After decades of prohibiting most forms of gambling — the Virginia Lottery being the major exception — Virginia is embracing expanded gambling. Delegate Sam Rasoul (D-Roanoke) believes high school students should be taught how casinos and sports betting can become addictive.
Rasoul introduced House Bill 108 last month. The statute seeks to instruct the Virginia Board of Education to provide public schools with programs tailored towards educating adolescents about gambling.
HB 108 passed the House of Delegates in February by a vote of 97-3. The legislation was unanimously approved in the Senate this week, 39-0. With both chambers’ support, the measure now heads to Governor Glenn Youngkin’s (R) desk, where he’s expected to sign the measure into law.
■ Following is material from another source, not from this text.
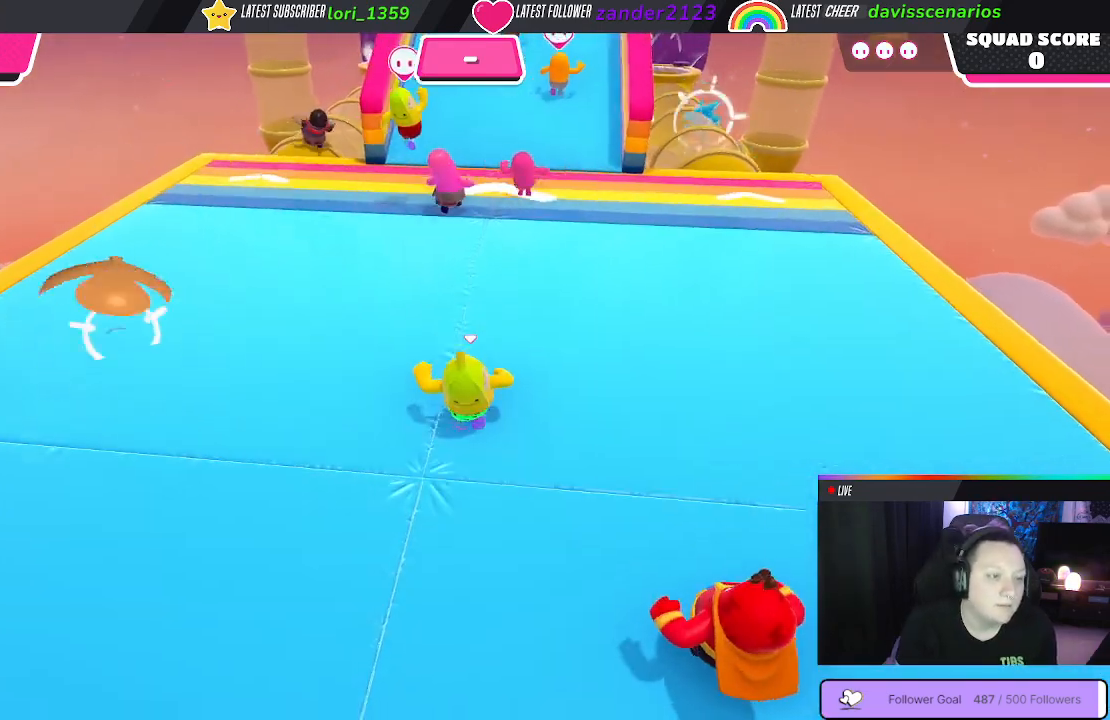
{"buttons": [], "left_stick": "up", "right_stick": "center", "events": [[167, "right_stick", "right"], [267, "right_stick", "center"]]}
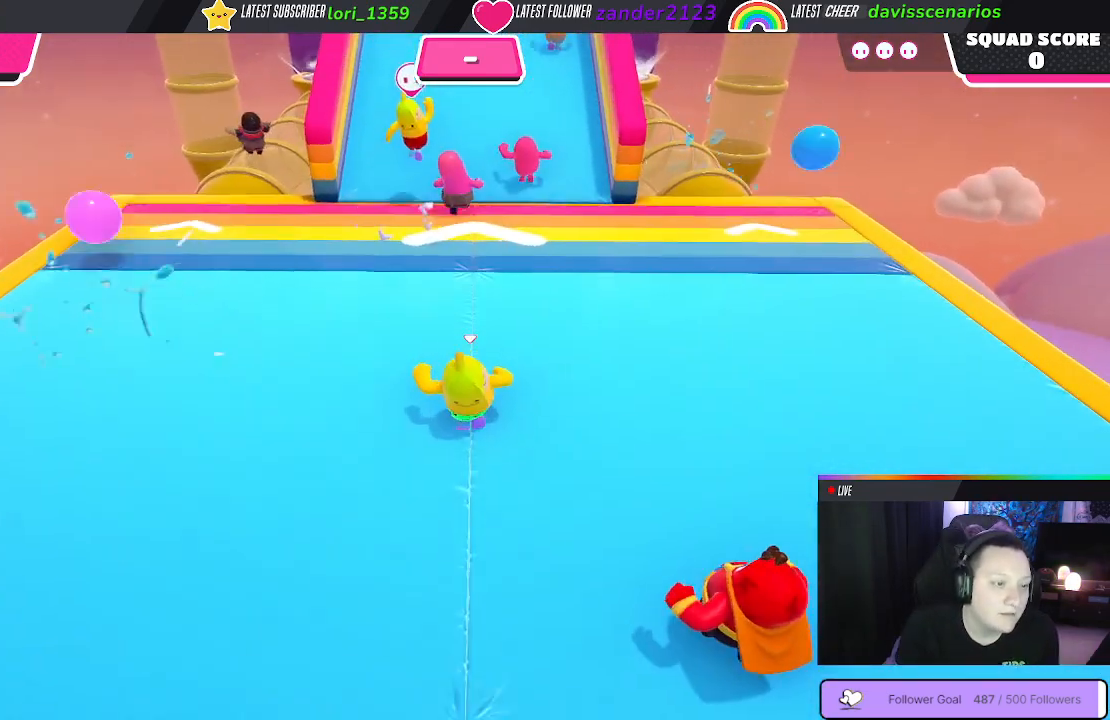
{"buttons": [], "left_stick": "up", "right_stick": "center", "events": []}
Rasoul justified that Virginia high schoolers should be taught the dangers of gambling in the same manner as drugs and alcohol are presented.
I had some parents approach me. There are stories of some of our youth who have really struggled with gambling addiction,” Rasoul told The Roanoke Times. “Now, especially since we have allowed for online gambling to proliferate so much, it’s so easy for that to happen.”
The National Center for Responsible Gaming estimates that up to 7% of adolescents aged 14-19 are classified as problem gamblers. That’s substantially higher than just the 1% of US adults who meet problem gambling criteria.
Rasoul’s bill — if signed by the governor — would require the Board of Education to report back to the House and Senate education committees with a description of the gambling education tutorials the board develops in a reasonable time.
“What we’re saying is just be aware. Be mindful of this potential addiction,” Rasoul added.
The Virginia Assembly’s passing of the gambling education bill comes at a most appropriate time. March is the US gaming industry’s “Problem Gambling Awareness Month,” an annual period to raise awareness and focus on safeguards to better limit such societal harms.
The gambling education initiative was met with backlash from some parents. The voiced opinions included comments that parents — not schools — should take responsibility for telling their children about vices.
“Let the parents deal with gambling and schools focus on the three ‘Rs,'” said one reader on The Roanoke Times coverage. “Naïve. Going to work as well as smoking dope, drinking whiskey, and smoking cigarettes,” added another.
The emergence of legal sports betting in the US has been greatly embraced by younger people. According to research conducted by CivicScience, 53% of online sports bettors are under the age of 30. Eighty percent are male.